The IRC, in its statement provided to TransmissionHub, said that its members – which, according to its website, are the Alberta Electric System Operator, California ISO, Electric Reliability Council of Texas, Ontario Independent Electricity System Operator, ISO New England, Midcontinent ISO, New York ISO, PJM Interconnection, and Southwest Power Pool – are aware of the CRASHOVERRIDE framework disclosed in the Dragos report.
“We agree with sentiments expressed in the North American Reliability Corporation’s (NERC) statement: that the continuously evolving cyber threats to our industry require a concerted response to ensure the continued security and reliability of the power grid, and that security programs must continue to reflect more than that which is required by current standards,” the IRC said.
The energy industry is the only industry required to meet federal standards directed by FERC and developed under the leadership of NERC, the IRC noted.

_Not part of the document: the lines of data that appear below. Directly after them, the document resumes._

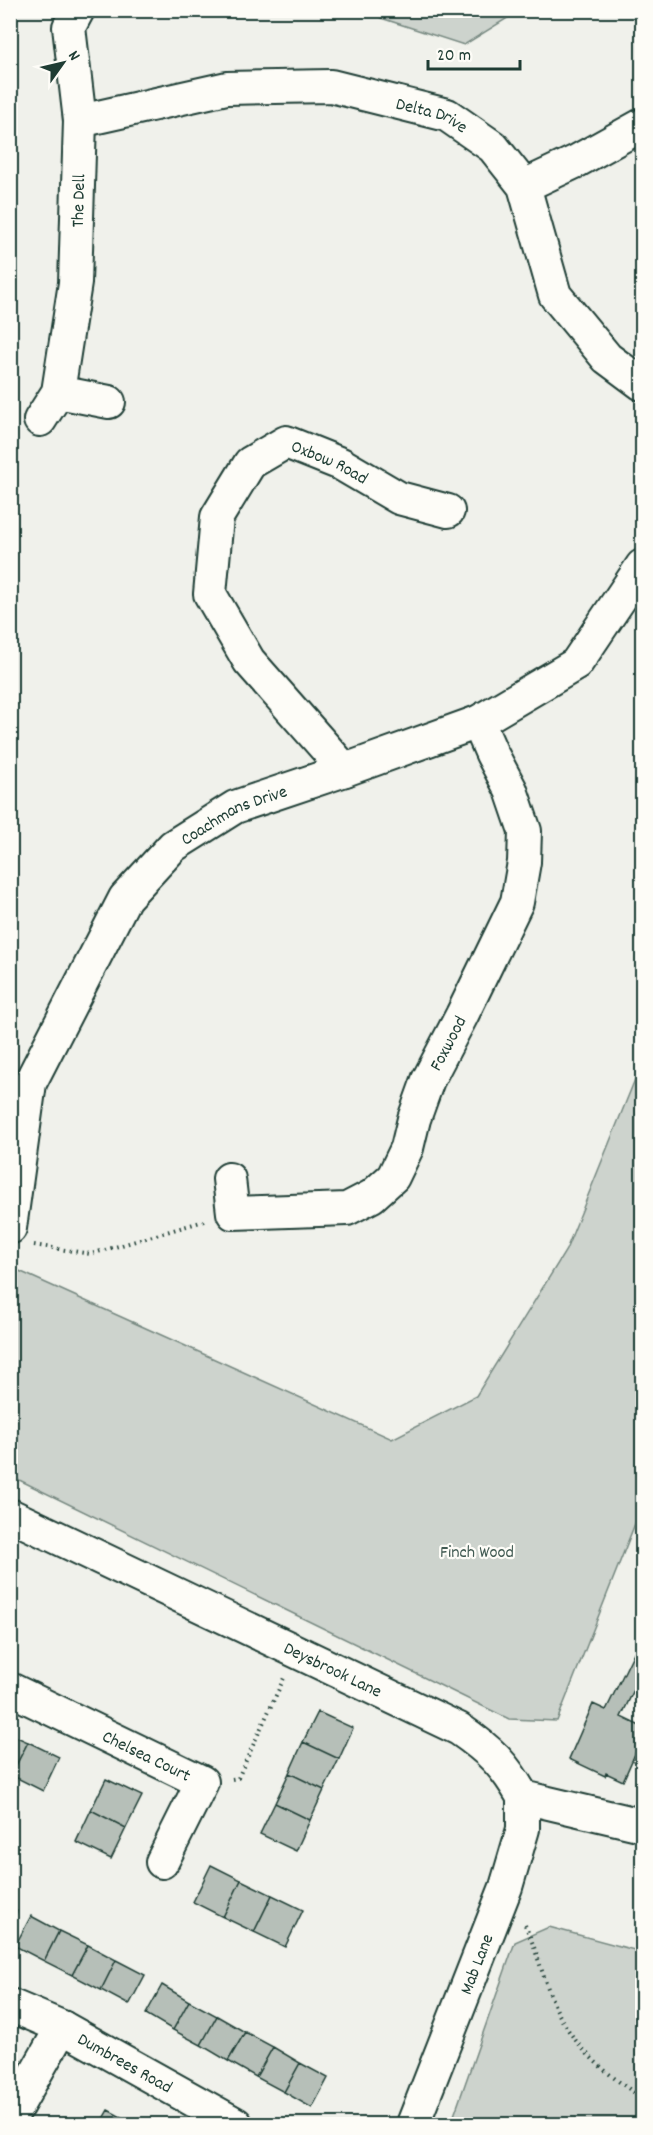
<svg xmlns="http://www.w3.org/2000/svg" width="653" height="2135" font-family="Dekko,sans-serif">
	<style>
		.green { fill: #cdd3cd; stroke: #768880; stroke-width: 1.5 }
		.building { fill: #b6bfb8; stroke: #1f3d34; stroke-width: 1.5 }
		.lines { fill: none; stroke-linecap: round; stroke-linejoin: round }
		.minor-casing { stroke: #1f3d34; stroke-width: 36 }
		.path { stroke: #1f3d34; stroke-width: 4; stroke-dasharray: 1.5 4.5; stroke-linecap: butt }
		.minor { stroke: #fdfcf7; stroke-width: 32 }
		.labels { text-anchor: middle; stroke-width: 4.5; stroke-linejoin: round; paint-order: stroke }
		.street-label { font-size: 18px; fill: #1f3d34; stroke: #fdfcf7 }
		.park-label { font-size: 18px; fill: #425b53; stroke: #fdfcf7 }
	</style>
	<rect width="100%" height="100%" fill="#f0f1eb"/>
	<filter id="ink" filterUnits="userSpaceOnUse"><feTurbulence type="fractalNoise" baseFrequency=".0167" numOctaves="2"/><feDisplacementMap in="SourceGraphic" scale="12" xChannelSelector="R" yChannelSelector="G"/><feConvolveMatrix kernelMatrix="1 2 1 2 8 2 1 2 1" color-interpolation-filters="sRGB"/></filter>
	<g filter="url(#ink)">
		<!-- green -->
		<path class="green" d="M371,11H519L464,45L381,18Z
			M642,1062V1518L638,1516L557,1721L509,1719L11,1476L10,1279L17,1270L392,1439L476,1396L566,1250Z
			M549,1927L642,1952V2124H451L515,1942Z"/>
		<!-- building -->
		<path class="building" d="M642,1636V1673L621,1717L642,1727V1738L623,1781L606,1773L605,1776L569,1759L593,1704L606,1710Z
			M318,1712L353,1728L339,1759L303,1742Z
			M10,1734L28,1742L11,1775H10Z
			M28,1742L59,1757L43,1791L11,1775Z
			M303,1742L339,1759L324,1790L289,1773Z
			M289,1773L324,1790L310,1820L275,1803Z
			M106,1779L142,1796L126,1828L91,1810Z
			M275,1803L310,1820L296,1851L260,1834Z
			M91,1810L126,1828L111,1859L76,1842Z
			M211,1865L241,1880L223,1917L193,1902Z
			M241,1880L272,1895L254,1932L223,1917Z
			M272,1895L303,1910L285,1947L254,1932Z
			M10,1909L17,1911L10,1929Z
			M31,1916L59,1931L44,1961L15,1946Z
			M59,1931L88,1945L72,1975L44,1961Z
			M88,1945L116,1960L101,1990L72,1975Z
			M116,1960L145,1975L129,2005L101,1990Z
			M162,1985L189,2001L173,2030L146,2014Z
			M189,2001L217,2016L201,2045L173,2030Z
			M217,2016L245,2032L228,2061L201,2045Z
			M245,2032L273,2047L256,2077L228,2061Z
			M273,2047L300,2063L284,2092L256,2077Z
			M300,2063L328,2078L312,2108L284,2092Z
			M108,2110L134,2124H100Z"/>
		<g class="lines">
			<!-- minor casing -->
			<g class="minor-casing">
				<g id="minor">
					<path id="s1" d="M80,121L227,88L331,86L447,115L493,147L524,186L555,295L607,358L642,384"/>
					<path d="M524,186L577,161L642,125"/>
					<path d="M58,392L109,402"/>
					<path id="s2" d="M40,420L58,392L75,283L80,121L69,27L78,10"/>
					<path id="s3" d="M345,770L249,661L210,594L217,517L250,463L286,442L341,464L399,498L448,511"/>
					<path id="s4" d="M229,1179L233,1213L347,1209L372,1196L393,1177L407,1148L414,1119L428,1080L462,1015L517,902L524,862L525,831L511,790L492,754L478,722"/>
					<path id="s5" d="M10,1228L30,1083L125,898L173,846L235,807L345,770L478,722L576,664L642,566"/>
					<path id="s6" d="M10,1515L459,1729C491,1751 504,1764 523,1797L642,1825"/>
					<path id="s7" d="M10,1689L202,1782L162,1862"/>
					<path id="s8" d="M10,2005L62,2027L236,2124"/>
					<path d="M10,2119L62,2027"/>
					<path id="s9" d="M413,2124L506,1887L523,1829V1797"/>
				</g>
			</g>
			<!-- path -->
			<path class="path" d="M34,1245L91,1254L204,1221
				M232,1779L238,1778L284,1678
				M525,1925C537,1951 543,1978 554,2004C572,2046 605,2073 642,2098"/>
			<!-- minor -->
			<use href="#minor" class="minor"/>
		</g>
	</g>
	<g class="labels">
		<!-- street labels -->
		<g class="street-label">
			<text dy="6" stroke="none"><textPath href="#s1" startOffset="360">Delta Drive</textPath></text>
			<text dy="6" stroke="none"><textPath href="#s2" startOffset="226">The Dell</textPath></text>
			<text dy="6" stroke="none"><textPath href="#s3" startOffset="453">Oxbow Road</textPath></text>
			<text dy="6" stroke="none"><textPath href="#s5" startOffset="494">Coachmans Drive</textPath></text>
			<text dy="6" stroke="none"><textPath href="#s4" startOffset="350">Foxwood</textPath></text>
			<text dy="6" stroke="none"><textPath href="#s6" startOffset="358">Deysbrook Lane</textPath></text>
			<text dy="6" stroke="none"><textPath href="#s7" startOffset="152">Chelsea Court</textPath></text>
			<text dy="6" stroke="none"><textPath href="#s9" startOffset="172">Mab Lane</textPath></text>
			<text dy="6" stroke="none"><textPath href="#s8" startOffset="129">Dumbrees Road</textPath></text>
		</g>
		<!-- park labels -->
		<g class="park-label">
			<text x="477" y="1557">Finch Wood</text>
		</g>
	</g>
	<!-- margin -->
	<rect width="653" height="2135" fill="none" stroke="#fdfcf7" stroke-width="36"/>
	<rect x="18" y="18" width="617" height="2099" fill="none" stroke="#1f3d34" stroke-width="2" filter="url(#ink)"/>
	<!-- north arrow -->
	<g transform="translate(63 63) rotate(56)" stroke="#fdfcf7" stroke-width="4.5" paint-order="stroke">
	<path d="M0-4.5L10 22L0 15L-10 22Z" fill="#1f3d34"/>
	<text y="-9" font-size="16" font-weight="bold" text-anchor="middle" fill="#1f3d34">N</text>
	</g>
	<!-- scale -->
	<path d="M428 60v9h92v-9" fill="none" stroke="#1f3d34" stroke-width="3"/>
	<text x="437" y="60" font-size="18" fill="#1f3d34" stroke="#fdfcf7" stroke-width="4.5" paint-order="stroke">20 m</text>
</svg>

“We have and will continue to partner with state, local, regional, provincial and federal governments in Canada and the United States, NERC, the Electric Sector Coordinating Council, utilities, and academia to stay ahead of continuously advancing threats,” the IRC said.
Specifically, the IRC said that its committees and working groups collaborate with organizations including NERC’s E-ISAC, as well as local, state, regional, provincial and federal agencies in Canada and the United States, including Public Safety Canada, the FBI and Homeland Security, to ensure that all ISOs/RTOs are secure and prepared to act in a cyber emergency.
NERC biannually directs coast-to-coast GridEx drills, which give all utilities the opportunity to coordinate responses to simulated cyber and physical attacks on electric and other critical infrastructures across North America, the IRC said, noting that GridEx is planned and executed with input from local, state, regional, provincial and federal government agencies in Canada and the United States, including the FBI and Homeland Security on the federal level and appropriate state and local agencies with which ISOs/RTOs coordinate on cybersecurity matters, as well as ISACs and supply chain organizations.
On a more frequent basis, individual ISOs/RTOs are routinely involved in regional, provincial or statewide exercises conducted throughout North America, thus ensuring opportunities for organizations to verify their readiness to respond to and recover from cyber and physical attacks, the IRC said.